Of çok zor, ne olur bana seçtirmeyin. O kadar çok sevdiğim şair ve şiir var ki, bu insanın çocukları arasında seçim yapması gibi bir şey! İlk aklıma gelen şairleri size söyleyeyim. “Benim şairlerim”: Rilke, Ece Ayhan, Rimbaud, Wallace Stevens, T.S. Eliot, Montale, Oktay Rıfat, Yorgo Seferis, Wislava Szymborska, Anna Ahkmatova, Czeslaw Milosz....

‘Komser Şekspir’ filminin sizin üzerinde bıraktığı etkiyi anlatır mısınız? Kaç filmde rol aldınız?

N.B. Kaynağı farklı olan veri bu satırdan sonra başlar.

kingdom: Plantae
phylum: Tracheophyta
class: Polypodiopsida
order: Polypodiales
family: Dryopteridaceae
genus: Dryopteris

Komser Şekspir benim ülkemizde daha tanınmamı sağlayan bir filmdi. İlk filmlerimden biriydi, yirmili yaşlarımın başındaydım ama lise öğrencisini oynamıştım. Yıllar geçmiş ama hala filmi izleyenler bana filmin onları ne kadar duygulandırdığını söyler. Kaç filmde oynadım inan saymadım, bazı filmlerde oynadım sayıyı bilmiyorum, bazı filmlerde sadece bir sahnede konuk oyuncu olarak oynadım, geçenlerde arkadaşım Aydın Orak’ın filminde örneğin. Onları da ekleyince liste kabarıyor ama son yıllarda gittikçe seyrekleşti.

Çok aktif birisiniz, aynı zamanda da bir annesiniz. Çocuğunuza zaman ayırabiliyor musunuz?

Hayatımdaki en önemli şey oğlum ve aktif olmama rağmen öncelik o- tüm işlerimi onu okula bırakıp onu okuldan aldığım saatler arasında yapmaya çalışıyorum. Yurt dışı gezilerim uzunsa onu da yanıma alıyorum ki bu sayede şimdiden pek çok ülke gezdi, pek çok kültürle tanıştı. Daha büyük çocukları olan arkadaşlarım, çok hızlı büyüyüp yuvadan uçuyorlar değeri bil dediklerinden beri bu zamanlarımızın keyfini çıkarmaya çalışıyorum.